Peter Cooper southampton- good folks👍
Sounds familiar, no such thing as "service" any more, just a whole collection of "part-services" whereby you have to buy a whole suite in order to get what used to be covered by the annual service. At times on one visit you will be offered 4 or 5 different "services", I was recently quoted £180 by Audi for the pleasure of ensuring the drainage weep holes in the car are not blocked..
Then be ready for ruthless upselling - your tyres need changing (only 4mm of tread left...) £90 for new wiper blades which are smearing (that will be the bird poo on the windscreen) £30 for a fuel flush (we are going to chuck a £4 bottle of something in your petrol tank), an air conditioning service (you seem to have forgotten the £1k bill for a new condensor, re-gas etc a few months ago where the OEM wriggled out of the warranty claim), the list goes on
I'm like that with asking them not to clean either - can't stand that oily rubbish tyre dressing they use which sprays all over the alloys on the first motorway journey you do and is a PITA to get off.
Oh yes, at the time this happened to me I had a white X3. Got home car was peppered with tyre gloop.
On that occasion they also scratched the paint of the wing/bumper when dragging the jet wash hose across the body work. Oh and the fitter bent the wing fitting a new headlight under warranty. I could go on and on and on…
Only other option (which I now try to do) is buy and sell my cars between services, I kid you not. Covid ruined this last one due to limited supply.
My view is the big national chains are the issue, with those such as Inchcape, Arnold Clark and Peter Vardy (who can often run ‘premium’ dealerships such as BMW) being less than stellar as although you may expect them to be faultless due to the brand image the reality is they’re a high-turnover McDonalds conveyor belt of sell sell sell and BS.
I find it’s hard to fault a ‘family run’ dealership or chain, but I’m lucky that BMW, Audi, VW and a few more brands locally are all in a single family ownership and honestly I cannot complain. Yes there are always niggles but overall they are very helpful and accommodating. I also note many of the staff have been there for years, which always says a lot.

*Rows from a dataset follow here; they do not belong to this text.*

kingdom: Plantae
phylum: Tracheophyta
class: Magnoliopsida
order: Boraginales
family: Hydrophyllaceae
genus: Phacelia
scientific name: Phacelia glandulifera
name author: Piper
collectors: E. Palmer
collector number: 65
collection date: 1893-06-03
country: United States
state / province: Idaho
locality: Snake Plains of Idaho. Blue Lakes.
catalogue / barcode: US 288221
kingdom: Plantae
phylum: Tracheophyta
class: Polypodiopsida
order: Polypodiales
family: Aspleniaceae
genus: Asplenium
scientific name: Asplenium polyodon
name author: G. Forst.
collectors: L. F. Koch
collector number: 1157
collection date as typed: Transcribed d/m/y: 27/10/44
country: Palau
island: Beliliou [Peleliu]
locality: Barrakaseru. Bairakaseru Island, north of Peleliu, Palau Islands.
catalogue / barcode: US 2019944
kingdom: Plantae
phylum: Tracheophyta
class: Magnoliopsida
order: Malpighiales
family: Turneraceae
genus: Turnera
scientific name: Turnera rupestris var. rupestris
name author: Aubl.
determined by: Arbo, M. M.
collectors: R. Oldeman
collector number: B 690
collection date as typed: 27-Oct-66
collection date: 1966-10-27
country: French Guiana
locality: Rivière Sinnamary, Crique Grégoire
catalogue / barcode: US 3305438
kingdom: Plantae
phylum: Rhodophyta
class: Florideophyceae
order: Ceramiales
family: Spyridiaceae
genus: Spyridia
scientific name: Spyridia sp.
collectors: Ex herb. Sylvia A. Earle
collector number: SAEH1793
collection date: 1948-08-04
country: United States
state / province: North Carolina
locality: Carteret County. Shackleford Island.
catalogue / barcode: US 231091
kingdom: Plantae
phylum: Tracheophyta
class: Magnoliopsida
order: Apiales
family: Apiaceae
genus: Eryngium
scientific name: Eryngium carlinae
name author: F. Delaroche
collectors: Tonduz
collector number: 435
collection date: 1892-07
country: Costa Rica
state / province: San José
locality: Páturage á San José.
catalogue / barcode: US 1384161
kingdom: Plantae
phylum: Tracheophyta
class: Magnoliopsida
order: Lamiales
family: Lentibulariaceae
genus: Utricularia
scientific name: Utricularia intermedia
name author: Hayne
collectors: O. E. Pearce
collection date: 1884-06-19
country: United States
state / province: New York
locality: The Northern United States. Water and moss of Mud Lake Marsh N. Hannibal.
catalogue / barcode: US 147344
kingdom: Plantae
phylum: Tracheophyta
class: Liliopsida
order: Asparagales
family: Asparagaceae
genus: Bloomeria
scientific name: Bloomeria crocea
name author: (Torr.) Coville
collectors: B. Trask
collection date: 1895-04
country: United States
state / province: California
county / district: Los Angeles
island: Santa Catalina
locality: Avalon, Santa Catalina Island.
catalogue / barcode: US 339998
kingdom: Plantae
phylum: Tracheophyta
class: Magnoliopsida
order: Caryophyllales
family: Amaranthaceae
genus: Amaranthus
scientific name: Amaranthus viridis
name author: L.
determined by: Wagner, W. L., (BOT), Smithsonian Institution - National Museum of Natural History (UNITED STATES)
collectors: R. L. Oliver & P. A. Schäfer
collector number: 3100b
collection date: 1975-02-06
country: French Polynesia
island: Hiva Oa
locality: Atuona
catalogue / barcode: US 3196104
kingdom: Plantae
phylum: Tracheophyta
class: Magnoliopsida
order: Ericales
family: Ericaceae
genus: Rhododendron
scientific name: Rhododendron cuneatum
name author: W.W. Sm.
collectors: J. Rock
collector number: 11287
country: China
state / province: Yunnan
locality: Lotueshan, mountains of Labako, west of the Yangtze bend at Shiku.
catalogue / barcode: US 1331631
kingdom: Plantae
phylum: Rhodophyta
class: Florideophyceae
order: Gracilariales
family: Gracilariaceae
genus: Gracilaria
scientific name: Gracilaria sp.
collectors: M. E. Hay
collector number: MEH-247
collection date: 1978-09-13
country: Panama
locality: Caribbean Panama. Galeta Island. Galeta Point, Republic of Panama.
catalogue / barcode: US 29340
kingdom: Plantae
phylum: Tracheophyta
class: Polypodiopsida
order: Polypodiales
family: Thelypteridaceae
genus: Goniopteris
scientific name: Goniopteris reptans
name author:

I guess my point is be choosy who you deal with.
I missed your reply so apologise, I was looking at the issue more long term but seeing as we’ll doubtlessly hold different views, there’s little point in discussing it further that greatly however I’d be interested in the reasons you give in your replies.
GQ below broached upon what I feel is one of the dealers biggest issues, staff retention, honesty and doing the right thing is sadly missing and I’m guessing that’s where you based your reply from?